After Grescoe traveled the world to research his book, he became a “bottomfeeder” and discovered that eating fish lower on the food chain was better for the health of the oceans and our bodies. Among his favorites are mackerel, herring, and sardines, which are chock-full of brain-nourishing omega-3 fatty acids. When it comes to farmed fish, Grescoe suggests eating lower on the food chain by opting for herbivorous species such as catfish, rather than predators. To find out what Grescoe will and won’t eat, go here. Personally, I adore canned smoked oysters in olive oil and eat embarrassing amounts of them.

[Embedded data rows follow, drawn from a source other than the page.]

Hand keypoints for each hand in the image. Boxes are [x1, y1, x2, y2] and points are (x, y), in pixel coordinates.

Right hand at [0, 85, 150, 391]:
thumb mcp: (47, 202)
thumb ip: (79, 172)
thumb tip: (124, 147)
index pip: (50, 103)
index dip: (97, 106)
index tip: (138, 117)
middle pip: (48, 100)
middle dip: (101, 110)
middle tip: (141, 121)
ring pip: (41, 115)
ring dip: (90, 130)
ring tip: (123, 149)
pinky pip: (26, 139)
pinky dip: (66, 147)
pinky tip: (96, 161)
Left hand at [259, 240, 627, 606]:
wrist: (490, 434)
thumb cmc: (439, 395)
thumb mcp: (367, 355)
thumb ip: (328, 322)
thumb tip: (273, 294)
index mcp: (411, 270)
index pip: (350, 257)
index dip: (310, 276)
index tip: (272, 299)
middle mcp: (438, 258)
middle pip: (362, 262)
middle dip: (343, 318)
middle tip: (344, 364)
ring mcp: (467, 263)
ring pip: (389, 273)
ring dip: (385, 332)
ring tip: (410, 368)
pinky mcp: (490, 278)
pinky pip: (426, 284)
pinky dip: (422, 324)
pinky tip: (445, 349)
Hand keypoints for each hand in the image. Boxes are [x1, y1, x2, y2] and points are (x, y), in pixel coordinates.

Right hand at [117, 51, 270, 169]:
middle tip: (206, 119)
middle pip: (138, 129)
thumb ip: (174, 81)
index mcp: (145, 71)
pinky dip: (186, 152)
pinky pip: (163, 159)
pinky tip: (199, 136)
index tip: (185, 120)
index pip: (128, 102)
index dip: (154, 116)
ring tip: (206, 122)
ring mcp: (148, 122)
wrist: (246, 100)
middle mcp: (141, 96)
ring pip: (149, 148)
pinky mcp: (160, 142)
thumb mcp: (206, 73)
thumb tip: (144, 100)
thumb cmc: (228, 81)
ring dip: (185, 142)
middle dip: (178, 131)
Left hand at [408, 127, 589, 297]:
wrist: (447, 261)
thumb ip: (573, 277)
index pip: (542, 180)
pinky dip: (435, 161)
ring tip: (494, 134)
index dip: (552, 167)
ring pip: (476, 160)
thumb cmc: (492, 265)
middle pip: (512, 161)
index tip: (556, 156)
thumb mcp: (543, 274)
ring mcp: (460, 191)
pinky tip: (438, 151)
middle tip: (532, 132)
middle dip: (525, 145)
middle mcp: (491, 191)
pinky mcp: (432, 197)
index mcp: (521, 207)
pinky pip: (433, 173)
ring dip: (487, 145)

* Have standbys. Before you head out the door to the store, fish market, or restaurant, have a few tried-and-true sustainable favorites. “Pick out a few of your favorite fish that are in great shape and stick with them,” advises Grescoe, who looks for sablefish and arctic char when he eats out. At restaurants, I eat a lot of calamari.
* Be careful with the Big Two. “The two big species of concern are shrimp and salmon,” says Grescoe. “Be careful of those two.” Shrimp and farmed salmon, two predators that are popular seafood choices, have lots of problems that make them unsustainable and unhealthy for you. Choose wild Alaskan salmon and sustainable shrimp. Better yet, give our oceans a break and try a sustainable fish that’s new to you. I recently discovered barramundi and love it.
Phew! Karen, I know this is a lot to digest, but I hope it helps from you casting about when it comes to choosing sustainable fish. Thank you for sending this terrific question. If you can’t sleep, try warm milk, Sudoku, or send me an email. I’ll be up, checking my sump pump and reading the Wiki on fatty acids.